Omit the pictures and output every entry below exactly as written.

(SUPPLIED RECORDS Opens)

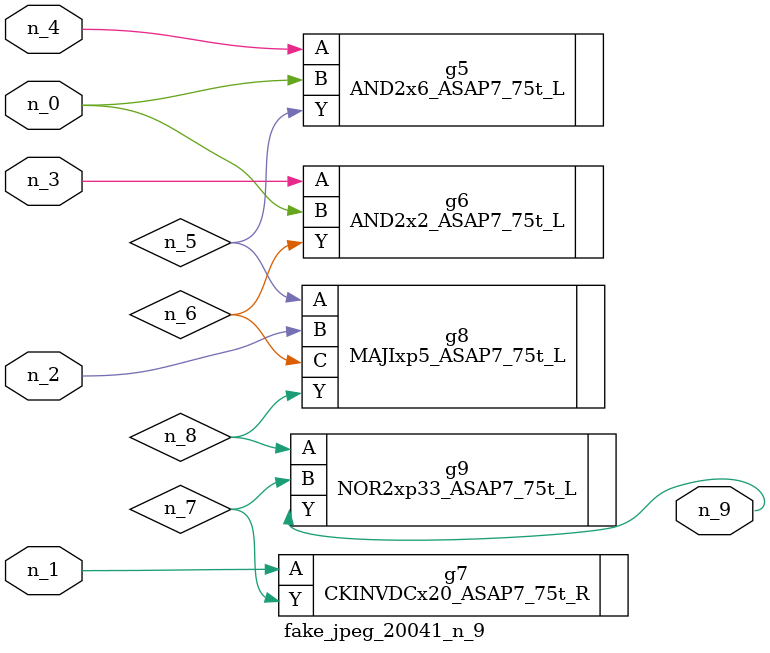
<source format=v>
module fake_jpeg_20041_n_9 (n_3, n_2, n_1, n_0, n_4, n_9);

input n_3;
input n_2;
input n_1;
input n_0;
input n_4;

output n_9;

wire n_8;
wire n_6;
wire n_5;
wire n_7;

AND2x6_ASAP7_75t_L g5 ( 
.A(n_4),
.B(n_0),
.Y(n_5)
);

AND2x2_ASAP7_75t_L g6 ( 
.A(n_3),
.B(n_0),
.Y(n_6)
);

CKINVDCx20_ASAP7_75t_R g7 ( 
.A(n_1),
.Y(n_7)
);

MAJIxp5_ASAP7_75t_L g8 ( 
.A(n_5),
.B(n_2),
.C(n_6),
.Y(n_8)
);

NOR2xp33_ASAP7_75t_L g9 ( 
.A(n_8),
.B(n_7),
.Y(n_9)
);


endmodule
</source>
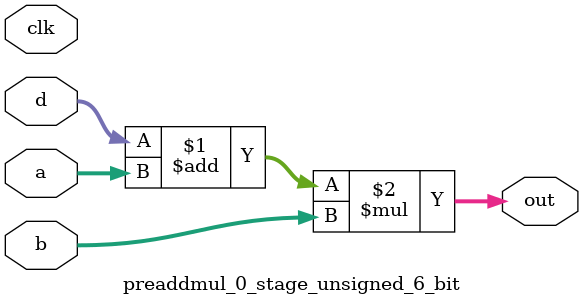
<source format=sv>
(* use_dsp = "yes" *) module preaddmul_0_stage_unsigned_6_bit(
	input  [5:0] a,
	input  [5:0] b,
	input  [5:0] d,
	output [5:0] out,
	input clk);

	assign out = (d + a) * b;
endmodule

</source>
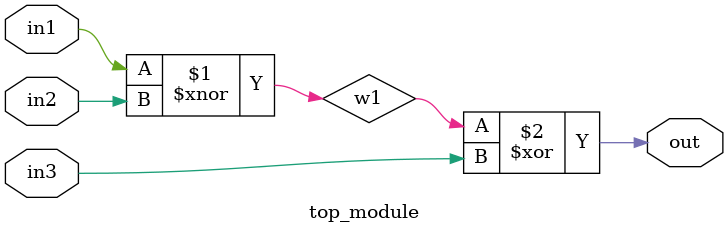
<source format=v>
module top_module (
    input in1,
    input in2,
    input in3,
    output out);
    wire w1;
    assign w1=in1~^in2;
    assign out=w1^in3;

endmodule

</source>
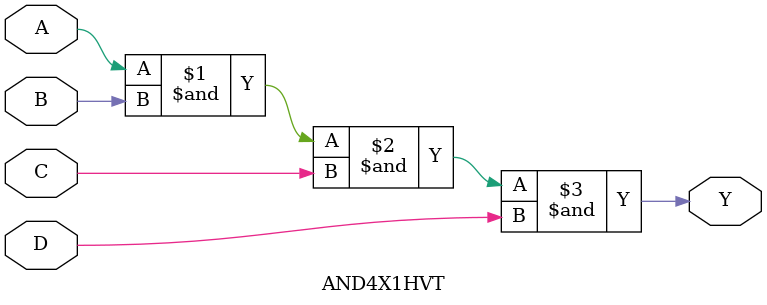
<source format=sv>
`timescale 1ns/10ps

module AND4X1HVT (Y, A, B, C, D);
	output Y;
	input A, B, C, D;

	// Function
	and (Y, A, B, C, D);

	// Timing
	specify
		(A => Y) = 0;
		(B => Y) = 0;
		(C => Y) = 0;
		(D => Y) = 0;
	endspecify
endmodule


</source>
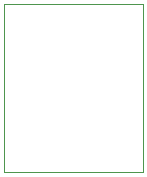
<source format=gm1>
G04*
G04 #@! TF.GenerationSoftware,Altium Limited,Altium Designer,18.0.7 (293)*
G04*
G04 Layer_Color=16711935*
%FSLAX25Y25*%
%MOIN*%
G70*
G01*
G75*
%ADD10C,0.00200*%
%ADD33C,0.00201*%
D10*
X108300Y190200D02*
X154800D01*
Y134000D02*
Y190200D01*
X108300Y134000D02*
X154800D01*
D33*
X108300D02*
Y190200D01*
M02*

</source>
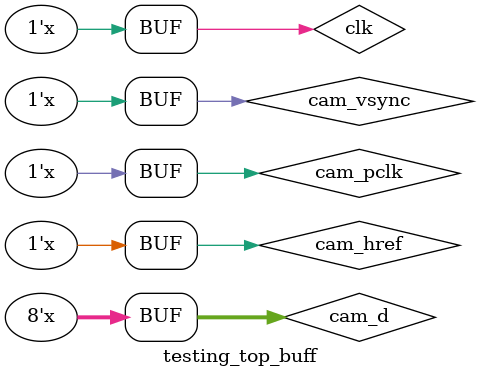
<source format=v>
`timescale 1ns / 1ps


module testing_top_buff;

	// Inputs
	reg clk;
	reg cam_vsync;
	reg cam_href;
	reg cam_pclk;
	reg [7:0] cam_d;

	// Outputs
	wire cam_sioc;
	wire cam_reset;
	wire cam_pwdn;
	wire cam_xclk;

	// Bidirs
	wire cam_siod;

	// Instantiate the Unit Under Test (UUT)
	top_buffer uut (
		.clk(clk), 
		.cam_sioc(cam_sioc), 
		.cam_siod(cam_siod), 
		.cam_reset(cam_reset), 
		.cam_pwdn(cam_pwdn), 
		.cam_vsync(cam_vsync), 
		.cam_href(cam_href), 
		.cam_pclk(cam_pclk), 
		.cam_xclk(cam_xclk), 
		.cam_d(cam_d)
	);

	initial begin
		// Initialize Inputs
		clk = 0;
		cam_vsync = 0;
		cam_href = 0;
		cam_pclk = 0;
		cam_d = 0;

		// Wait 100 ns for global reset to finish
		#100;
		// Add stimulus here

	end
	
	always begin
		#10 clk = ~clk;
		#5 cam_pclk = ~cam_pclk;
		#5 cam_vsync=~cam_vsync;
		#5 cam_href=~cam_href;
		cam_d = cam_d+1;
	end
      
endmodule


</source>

(SUPPLIED RECORDS Closes)

**WRITTEN ANSWER:**
<source format=v>
module fake_jpeg_20041_n_9 (n_3, n_2, n_1, n_0, n_4, n_9);

input n_3;
input n_2;
input n_1;
input n_0;
input n_4;

output n_9;

wire n_8;
wire n_6;
wire n_5;
wire n_7;

AND2x6_ASAP7_75t_L g5 ( 
.A(n_4),
.B(n_0),
.Y(n_5)
);

AND2x2_ASAP7_75t_L g6 ( 
.A(n_3),
.B(n_0),
.Y(n_6)
);

CKINVDCx20_ASAP7_75t_R g7 ( 
.A(n_1),
.Y(n_7)
);

MAJIxp5_ASAP7_75t_L g8 ( 
.A(n_5),
.B(n_2),
.C(n_6),
.Y(n_8)
);

NOR2xp33_ASAP7_75t_L g9 ( 
.A(n_8),
.B(n_7),
.Y(n_9)
);


endmodule
</source>
<source format=sv>
(* use_dsp = "yes" *) module preaddmul_0_stage_unsigned_6_bit(
	input  [5:0] a,
	input  [5:0] b,
	input  [5:0] d,
	output [5:0] out,
	input clk);

	assign out = (d + a) * b;
endmodule

</source>
<source format=v>
module top_module (
    input in1,
    input in2,
    input in3,
    output out);
    wire w1;
    assign w1=in1~^in2;
    assign out=w1^in3;

endmodule

</source>
<source format=sv>
`timescale 1ns/10ps

module AND4X1HVT (Y, A, B, C, D);
	output Y;
	input A, B, C, D;

	// Function
	and (Y, A, B, C, D);

	// Timing
	specify
		(A => Y) = 0;
		(B => Y) = 0;
		(C => Y) = 0;
		(D => Y) = 0;
	endspecify
endmodule


</source>
<source format=gm1>
G04*
G04 #@! TF.GenerationSoftware,Altium Limited,Altium Designer,18.0.7 (293)*
G04*
G04 Layer_Color=16711935*
%FSLAX25Y25*%
%MOIN*%
G70*
G01*
G75*
%ADD10C,0.00200*%
%ADD33C,0.00201*%
D10*
X108300Y190200D02*
X154800D01*
Y134000D02*
Y190200D01*
X108300Y134000D02*
X154800D01*
D33*
X108300D02*
Y190200D01*
M02*

</source>
<source format=v>
`timescale 1ns / 1ps


module testing_top_buff;

	// Inputs
	reg clk;
	reg cam_vsync;
	reg cam_href;
	reg cam_pclk;
	reg [7:0] cam_d;

	// Outputs
	wire cam_sioc;
	wire cam_reset;
	wire cam_pwdn;
	wire cam_xclk;

	// Bidirs
	wire cam_siod;

	// Instantiate the Unit Under Test (UUT)
	top_buffer uut (
		.clk(clk), 
		.cam_sioc(cam_sioc), 
		.cam_siod(cam_siod), 
		.cam_reset(cam_reset), 
		.cam_pwdn(cam_pwdn), 
		.cam_vsync(cam_vsync), 
		.cam_href(cam_href), 
		.cam_pclk(cam_pclk), 
		.cam_xclk(cam_xclk), 
		.cam_d(cam_d)
	);

	initial begin
		// Initialize Inputs
		clk = 0;
		cam_vsync = 0;
		cam_href = 0;
		cam_pclk = 0;
		cam_d = 0;

		// Wait 100 ns for global reset to finish
		#100;
		// Add stimulus here

	end
	
	always begin
		#10 clk = ~clk;
		#5 cam_pclk = ~cam_pclk;
		#5 cam_vsync=~cam_vsync;
		#5 cam_href=~cam_href;
		cam_d = cam_d+1;
	end
      
endmodule


</source>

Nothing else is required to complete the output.